Se per tutti le feste di fino anno in questo 2020 saranno diverse dal solito, per la ristorazione lo scenario sarà stravolto. Niente grandi tavolate, cene e pranzi tra amici, parenti e colleghi, ma serrande abbassate e locali vuoti, per decreto, con la sola possibilità di fare delivery e take away che, ovviamente, non compensa che minimamente le perdite. “Siamo alla vigilia delle Festività più tristi della storia moderna, durante le quali i pubblici esercizi italiani - bar, ristoranti, pizzerie, pub discoteche, attività di catering - sono chiamati a raccogliere i cocci di attività disastrate, abbandonati al loro destino da un governo insensibile agli appelli e alle richieste della categoria. Le nuove limitazioni, infatti, incideranno pesantemente sui nostri già disastrati fatturati: abbiamo già perso oltre 33 miliardi su 86 complessivi (-38,38%) e gli annunciati ristori, in media 3.000 euro ad azienda, risultano inadeguati e insufficienti a compensare singolarmente i danni. Col risultato di disperdere imprese, posti di lavoro e professionalità, fondamentali per due filiere strategiche per il Paese: agroalimentare e turismo. Con l’aggravante che, anche questa volta, ci si è dimenticato delle aziende di intrattenimento, in particolare e discoteche, chiuse da febbraio ed escluse da qualsiasi ristoro, anche parziale”. È l’ennesimo disperato appello della Fipe/Confcommercio, dopo che il Governo, per contenere i contagi da Covid, ha emanato nei giorni scorsi le nuove norme per le festività che, tra zone rosse e arancioni alternate, dal 24 dicembre al 6 gennaio, per la ristorazione impongono la chiusura totale ovunque, ad eccezione della possibilità di lavorare con asporto.
“I Pubblici Esercizi italiani vogliono poter continuare a lavorare non per mettere a rischio i cittadini - ribadisce la Fipe - ma per mettere in sicurezza un patrimonio imprenditoriale e sociale che contribuisce al futuro del Paese e non accettano la fastidiosa distinzione tra attività economiche essenziali e non essenziali, che finisce per oscurare la realtà. Tutte le imprese sono essenziali quando producono reddito, occupazione e servizi e tutte le attività sono sicure se garantiscono le giuste regole e attuano i protocolli sanitari loro assegnati. Questi provvedimenti offendono i 300.000 pubblici esercizi italiani, chiusi da una politica che ha perso credibilità e capacità di funzionamento, perché evidentemente considerati attività insicure ed irresponsabili, nonostante su 6,5 milioni di controlli effettuati sulle attività commerciali, ristorazione compresa, solo lo 0,18% ha subito una sanzione, secondo i dati del Ministero degli Interni. Se il riferimento deve essere il “modello tedesco” più volte invocato per giustificare le misure restrittive, i ristori allora ad esso dovrebbero essere ispirati: indennizzo al 75% dei fatturati calcolato sui mesi di novembre e dicembre, riduzione dell’Iva al 5%, tutela degli sfratti, ad esempio”.
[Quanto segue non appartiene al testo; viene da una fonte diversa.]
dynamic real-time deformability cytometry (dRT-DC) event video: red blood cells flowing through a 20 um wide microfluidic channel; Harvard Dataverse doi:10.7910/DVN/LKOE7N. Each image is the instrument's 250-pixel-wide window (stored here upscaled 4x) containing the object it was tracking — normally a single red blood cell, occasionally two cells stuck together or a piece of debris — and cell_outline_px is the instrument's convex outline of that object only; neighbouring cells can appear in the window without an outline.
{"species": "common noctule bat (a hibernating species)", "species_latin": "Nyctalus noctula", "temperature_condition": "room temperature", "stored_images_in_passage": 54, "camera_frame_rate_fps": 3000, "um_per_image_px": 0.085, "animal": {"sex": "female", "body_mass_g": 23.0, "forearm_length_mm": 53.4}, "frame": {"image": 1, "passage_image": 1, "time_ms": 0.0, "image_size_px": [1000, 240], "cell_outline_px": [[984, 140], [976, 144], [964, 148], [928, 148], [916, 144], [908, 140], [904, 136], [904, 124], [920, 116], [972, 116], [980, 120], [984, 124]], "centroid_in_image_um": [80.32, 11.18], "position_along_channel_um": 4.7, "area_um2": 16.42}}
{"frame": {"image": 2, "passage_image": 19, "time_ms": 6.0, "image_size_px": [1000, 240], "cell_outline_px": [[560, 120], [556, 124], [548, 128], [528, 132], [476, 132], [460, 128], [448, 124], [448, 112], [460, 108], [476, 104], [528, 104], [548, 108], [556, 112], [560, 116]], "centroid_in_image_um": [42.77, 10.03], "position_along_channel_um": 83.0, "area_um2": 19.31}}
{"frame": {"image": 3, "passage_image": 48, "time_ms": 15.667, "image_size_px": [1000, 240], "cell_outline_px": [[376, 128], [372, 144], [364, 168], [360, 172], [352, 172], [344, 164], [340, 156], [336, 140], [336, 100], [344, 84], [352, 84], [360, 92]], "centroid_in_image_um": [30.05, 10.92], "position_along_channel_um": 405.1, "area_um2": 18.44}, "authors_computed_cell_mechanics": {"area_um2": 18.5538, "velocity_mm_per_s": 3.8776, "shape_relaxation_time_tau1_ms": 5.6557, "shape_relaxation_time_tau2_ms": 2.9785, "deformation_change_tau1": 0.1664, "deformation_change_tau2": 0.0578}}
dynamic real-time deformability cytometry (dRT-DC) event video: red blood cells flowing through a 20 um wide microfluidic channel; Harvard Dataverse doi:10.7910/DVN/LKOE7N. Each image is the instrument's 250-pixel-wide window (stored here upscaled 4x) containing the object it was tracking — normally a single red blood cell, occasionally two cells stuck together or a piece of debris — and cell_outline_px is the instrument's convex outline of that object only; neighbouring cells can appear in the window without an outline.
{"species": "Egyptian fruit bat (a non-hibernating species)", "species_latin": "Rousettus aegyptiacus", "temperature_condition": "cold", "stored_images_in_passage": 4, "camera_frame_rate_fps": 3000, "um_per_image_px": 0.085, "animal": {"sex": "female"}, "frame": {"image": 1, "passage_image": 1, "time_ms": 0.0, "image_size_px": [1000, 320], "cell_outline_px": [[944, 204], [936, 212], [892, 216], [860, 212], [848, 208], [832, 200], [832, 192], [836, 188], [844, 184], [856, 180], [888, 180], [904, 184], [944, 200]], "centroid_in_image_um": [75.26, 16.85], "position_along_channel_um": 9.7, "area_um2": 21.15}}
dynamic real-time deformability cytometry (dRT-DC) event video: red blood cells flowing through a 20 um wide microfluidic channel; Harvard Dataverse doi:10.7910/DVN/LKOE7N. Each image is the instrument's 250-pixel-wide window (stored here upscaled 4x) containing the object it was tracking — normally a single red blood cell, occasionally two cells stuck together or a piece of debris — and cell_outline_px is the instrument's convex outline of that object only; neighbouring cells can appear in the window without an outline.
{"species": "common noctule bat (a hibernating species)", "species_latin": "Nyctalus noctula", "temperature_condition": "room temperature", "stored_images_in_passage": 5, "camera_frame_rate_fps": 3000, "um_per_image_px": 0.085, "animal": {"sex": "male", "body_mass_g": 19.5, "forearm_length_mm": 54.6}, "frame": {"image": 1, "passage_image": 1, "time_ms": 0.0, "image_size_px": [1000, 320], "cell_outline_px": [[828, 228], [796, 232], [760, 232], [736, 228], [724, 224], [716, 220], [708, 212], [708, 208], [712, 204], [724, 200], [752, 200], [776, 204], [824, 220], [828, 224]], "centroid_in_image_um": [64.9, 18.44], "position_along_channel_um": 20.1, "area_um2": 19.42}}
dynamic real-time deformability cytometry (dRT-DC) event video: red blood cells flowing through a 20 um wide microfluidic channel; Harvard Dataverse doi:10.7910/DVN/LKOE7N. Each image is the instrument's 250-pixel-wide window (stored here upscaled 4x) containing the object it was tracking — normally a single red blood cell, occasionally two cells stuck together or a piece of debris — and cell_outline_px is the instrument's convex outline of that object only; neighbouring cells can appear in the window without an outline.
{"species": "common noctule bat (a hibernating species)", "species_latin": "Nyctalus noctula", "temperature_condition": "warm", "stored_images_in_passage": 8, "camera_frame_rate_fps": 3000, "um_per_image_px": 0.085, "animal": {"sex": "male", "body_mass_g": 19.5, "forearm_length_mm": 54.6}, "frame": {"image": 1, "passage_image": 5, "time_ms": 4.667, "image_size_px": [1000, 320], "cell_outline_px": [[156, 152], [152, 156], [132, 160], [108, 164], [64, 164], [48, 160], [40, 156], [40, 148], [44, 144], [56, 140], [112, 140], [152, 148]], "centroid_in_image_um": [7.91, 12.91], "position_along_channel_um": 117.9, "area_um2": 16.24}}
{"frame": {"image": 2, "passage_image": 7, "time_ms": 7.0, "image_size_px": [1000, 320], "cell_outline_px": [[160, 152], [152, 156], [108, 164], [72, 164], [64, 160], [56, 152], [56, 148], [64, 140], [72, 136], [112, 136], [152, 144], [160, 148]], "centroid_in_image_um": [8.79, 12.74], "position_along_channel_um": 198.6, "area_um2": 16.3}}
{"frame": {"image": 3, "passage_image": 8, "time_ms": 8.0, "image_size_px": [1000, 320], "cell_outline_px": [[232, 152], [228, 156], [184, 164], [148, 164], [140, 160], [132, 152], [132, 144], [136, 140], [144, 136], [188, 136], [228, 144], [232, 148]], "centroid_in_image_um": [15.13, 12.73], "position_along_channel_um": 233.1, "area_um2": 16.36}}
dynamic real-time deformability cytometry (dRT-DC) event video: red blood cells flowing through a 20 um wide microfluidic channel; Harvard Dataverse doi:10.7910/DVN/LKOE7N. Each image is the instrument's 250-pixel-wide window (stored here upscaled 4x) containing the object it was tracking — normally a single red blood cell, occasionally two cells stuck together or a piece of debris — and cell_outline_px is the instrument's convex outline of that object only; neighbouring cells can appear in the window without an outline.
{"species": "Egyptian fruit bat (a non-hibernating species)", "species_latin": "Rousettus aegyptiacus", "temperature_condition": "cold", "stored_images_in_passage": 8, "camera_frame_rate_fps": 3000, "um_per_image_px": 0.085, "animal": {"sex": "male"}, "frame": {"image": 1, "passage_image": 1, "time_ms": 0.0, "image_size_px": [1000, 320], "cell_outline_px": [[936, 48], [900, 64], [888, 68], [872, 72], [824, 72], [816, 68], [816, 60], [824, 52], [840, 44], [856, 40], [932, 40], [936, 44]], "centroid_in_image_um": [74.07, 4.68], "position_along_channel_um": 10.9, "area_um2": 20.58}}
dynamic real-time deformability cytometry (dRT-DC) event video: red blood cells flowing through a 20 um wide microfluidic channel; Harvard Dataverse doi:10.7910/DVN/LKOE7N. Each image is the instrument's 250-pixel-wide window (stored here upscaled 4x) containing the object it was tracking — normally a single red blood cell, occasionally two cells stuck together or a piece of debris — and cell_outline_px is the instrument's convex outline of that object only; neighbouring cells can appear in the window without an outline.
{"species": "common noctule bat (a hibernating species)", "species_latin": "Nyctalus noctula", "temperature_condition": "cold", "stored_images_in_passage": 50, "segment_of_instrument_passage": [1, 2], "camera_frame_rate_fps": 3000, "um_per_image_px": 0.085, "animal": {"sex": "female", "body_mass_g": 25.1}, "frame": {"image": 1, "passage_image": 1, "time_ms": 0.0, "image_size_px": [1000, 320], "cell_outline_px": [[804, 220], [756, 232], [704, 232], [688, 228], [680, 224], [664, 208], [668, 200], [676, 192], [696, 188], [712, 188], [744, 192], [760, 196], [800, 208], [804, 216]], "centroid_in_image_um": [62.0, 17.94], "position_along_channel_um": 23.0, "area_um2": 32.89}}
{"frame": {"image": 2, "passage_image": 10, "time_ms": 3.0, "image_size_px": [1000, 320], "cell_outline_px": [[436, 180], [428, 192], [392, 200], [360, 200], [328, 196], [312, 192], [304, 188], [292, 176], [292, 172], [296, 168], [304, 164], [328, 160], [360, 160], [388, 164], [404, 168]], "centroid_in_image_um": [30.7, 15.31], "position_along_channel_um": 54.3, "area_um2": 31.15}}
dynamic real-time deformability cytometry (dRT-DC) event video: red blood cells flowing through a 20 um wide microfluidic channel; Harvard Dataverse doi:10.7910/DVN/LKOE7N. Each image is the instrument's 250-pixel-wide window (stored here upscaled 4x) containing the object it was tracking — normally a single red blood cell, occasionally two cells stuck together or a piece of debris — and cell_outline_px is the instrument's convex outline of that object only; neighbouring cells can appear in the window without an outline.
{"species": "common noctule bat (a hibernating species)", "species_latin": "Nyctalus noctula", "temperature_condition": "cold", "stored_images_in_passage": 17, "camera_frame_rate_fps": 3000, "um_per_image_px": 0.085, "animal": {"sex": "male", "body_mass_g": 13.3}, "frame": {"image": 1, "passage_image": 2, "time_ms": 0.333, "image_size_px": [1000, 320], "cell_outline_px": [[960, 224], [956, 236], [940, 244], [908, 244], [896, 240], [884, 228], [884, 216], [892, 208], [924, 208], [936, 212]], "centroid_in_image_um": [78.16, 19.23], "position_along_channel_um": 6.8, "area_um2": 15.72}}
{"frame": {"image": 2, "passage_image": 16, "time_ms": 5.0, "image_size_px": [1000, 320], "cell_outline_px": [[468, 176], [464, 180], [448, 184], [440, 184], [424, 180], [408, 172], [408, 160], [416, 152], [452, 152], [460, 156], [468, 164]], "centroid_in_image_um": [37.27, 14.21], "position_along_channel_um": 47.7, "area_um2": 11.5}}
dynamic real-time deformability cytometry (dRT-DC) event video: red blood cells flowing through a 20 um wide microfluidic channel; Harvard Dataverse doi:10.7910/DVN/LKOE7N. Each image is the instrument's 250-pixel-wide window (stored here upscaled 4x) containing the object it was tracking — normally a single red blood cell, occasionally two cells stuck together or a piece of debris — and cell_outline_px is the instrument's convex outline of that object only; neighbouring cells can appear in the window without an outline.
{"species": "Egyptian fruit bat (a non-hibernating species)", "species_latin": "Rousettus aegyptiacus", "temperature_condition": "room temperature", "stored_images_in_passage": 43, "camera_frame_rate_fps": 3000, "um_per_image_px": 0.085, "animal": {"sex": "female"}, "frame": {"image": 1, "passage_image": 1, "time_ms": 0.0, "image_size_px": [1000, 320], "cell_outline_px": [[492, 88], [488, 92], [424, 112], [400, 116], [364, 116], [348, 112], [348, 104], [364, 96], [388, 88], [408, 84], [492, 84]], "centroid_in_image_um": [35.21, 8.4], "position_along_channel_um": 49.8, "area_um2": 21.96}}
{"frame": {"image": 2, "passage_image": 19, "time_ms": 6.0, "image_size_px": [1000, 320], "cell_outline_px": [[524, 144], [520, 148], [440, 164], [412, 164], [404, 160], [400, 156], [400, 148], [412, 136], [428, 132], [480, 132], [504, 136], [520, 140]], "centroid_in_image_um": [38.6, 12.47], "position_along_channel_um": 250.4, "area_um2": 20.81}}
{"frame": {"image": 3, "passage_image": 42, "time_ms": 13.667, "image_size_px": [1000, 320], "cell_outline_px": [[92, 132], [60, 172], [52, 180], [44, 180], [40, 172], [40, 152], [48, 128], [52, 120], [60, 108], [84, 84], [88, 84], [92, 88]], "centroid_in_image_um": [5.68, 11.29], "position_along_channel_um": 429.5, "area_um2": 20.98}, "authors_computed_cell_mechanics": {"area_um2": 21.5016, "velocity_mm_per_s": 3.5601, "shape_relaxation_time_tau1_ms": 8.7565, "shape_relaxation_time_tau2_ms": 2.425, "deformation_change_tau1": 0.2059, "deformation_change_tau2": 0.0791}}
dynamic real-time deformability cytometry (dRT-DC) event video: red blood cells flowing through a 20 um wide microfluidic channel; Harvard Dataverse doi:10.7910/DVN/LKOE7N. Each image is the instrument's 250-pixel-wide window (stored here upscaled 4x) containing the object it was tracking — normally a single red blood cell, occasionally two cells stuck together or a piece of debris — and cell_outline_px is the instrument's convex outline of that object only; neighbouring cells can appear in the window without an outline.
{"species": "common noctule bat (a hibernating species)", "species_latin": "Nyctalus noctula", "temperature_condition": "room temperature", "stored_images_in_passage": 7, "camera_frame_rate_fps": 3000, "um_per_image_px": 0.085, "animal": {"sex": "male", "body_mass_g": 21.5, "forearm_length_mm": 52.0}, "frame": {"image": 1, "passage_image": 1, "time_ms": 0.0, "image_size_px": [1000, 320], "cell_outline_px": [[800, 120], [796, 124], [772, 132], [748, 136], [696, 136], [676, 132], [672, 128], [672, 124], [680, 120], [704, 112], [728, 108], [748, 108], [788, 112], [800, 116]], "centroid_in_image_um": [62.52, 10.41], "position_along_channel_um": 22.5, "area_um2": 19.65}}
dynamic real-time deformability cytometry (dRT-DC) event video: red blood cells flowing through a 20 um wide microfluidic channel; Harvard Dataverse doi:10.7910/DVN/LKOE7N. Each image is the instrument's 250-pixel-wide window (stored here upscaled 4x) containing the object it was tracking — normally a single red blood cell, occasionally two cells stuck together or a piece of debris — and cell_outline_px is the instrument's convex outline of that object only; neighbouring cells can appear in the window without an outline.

E se i ristori, nel complesso 645 milioni di euro a fondo perduto, di cui 455 per il 2020 e 190 per il 2021, come s legge nel decreto pubblicato in Gazzetta Ufficiale il 18 dicembre, non convincono la Fipe/Confcommercio, ancora più dura è la posizione della Anbc (Associazione Nazionale Banqueting e Catering), segmento del settore colpito ancora più duramente, con incassi completamenti azzerati per gran parte dell’anno.
“I ristori previsti per le imprese della ristorazione relativi al mese di dicembre fanno riferimento ai criteri usati nello scorso decreto Rilancio, e quindi non prenderebbero in considerazione le attività con fatturati superiori ai 5 milioni di euro. Vorrebbe dire escludere la gran parte di chi opera nel nostro settore. Non posso che definirla la beffa finale per il mondo del catering”, ha commentato il presidente Paolo Capurro.
“Proprio pochi giorni fa abbiamo dichiarato quanto per noi il mese di dicembre sia fondamentale, contribuendo al 18% del totale annuo del fatturato - aggiunge Capurro - parliamo di 450 milioni su 2,5 miliardi, e in tutta risposta cosa accade? Veniamo praticamente esclusi dal provvedimento. Quale sarebbe la nostra colpa? Avere fatturati mediamente più alti, pagare più tasse, creare più indotto e dare maggiore occupazione? Chiediamo a gran voce al Governo di ripensare al provvedimento e correggere il tiro così come fatto giustamente con il decreto Ristori - conclude Capurro - Non può essere il fatturato la discriminante per rientrare o meno nelle categorie che ricevono gli indennizzi dedicati, non è giusto! Così si decreta la fine del nostro settore e si preannuncia un futuro incerto per i lavoratori”.